→ INSTRUCTIONS TO FOLLOW
From the listing that follows, extract every line and set it down unaltered.

→ RECORDS FOR THE EXERCISE

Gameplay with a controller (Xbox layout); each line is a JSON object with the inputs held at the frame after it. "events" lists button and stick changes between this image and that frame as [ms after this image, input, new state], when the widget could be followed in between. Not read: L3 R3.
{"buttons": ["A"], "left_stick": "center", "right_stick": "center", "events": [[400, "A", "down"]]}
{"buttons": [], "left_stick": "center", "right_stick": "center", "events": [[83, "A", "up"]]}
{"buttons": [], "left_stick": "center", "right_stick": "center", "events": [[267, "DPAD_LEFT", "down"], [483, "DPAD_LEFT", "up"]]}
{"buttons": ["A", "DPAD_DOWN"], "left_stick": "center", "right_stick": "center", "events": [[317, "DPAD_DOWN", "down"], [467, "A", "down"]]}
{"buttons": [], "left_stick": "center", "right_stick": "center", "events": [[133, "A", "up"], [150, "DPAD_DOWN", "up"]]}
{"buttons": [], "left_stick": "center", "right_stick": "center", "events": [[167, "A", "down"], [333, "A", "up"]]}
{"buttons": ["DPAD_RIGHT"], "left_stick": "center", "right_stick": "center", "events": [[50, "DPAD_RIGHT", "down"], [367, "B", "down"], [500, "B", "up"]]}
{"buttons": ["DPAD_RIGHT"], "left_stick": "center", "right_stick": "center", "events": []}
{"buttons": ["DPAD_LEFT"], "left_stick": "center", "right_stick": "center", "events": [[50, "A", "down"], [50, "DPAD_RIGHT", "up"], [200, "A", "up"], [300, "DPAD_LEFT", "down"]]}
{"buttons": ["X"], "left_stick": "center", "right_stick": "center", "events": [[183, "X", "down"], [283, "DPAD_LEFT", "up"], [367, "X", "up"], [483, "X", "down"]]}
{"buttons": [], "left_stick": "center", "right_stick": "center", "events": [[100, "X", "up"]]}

→ RESULT BELOW
Gameplay with a controller (Xbox layout); each line is a JSON object with the inputs held at the frame after it. "events" lists button and stick changes between this image and that frame as [ms after this image, input, new state], when the widget could be followed in between. Not read: L3 R3.
{"buttons": ["A"], "left_stick": "center", "right_stick": "center", "events": [[400, "A", "down"]]}
{"buttons": [], "left_stick": "center", "right_stick": "center", "events": [[83, "A", "up"]]}
{"buttons": [], "left_stick": "center", "right_stick": "center", "events": [[267, "DPAD_LEFT", "down"], [483, "DPAD_LEFT", "up"]]}
{"buttons": ["A", "DPAD_DOWN"], "left_stick": "center", "right_stick": "center", "events": [[317, "DPAD_DOWN", "down"], [467, "A", "down"]]}
{"buttons": [], "left_stick": "center", "right_stick": "center", "events": [[133, "A", "up"], [150, "DPAD_DOWN", "up"]]}
{"buttons": [], "left_stick": "center", "right_stick": "center", "events": [[167, "A", "down"], [333, "A", "up"]]}
{"buttons": ["DPAD_RIGHT"], "left_stick": "center", "right_stick": "center", "events": [[50, "DPAD_RIGHT", "down"], [367, "B", "down"], [500, "B", "up"]]}
{"buttons": ["DPAD_RIGHT"], "left_stick": "center", "right_stick": "center", "events": []}
{"buttons": ["DPAD_LEFT"], "left_stick": "center", "right_stick": "center", "events": [[50, "A", "down"], [50, "DPAD_RIGHT", "up"], [200, "A", "up"], [300, "DPAD_LEFT", "down"]]}
{"buttons": ["X"], "left_stick": "center", "right_stick": "center", "events": [[183, "X", "down"], [283, "DPAD_LEFT", "up"], [367, "X", "up"], [483, "X", "down"]]}
{"buttons": [], "left_stick": "center", "right_stick": "center", "events": [[100, "X", "up"]]}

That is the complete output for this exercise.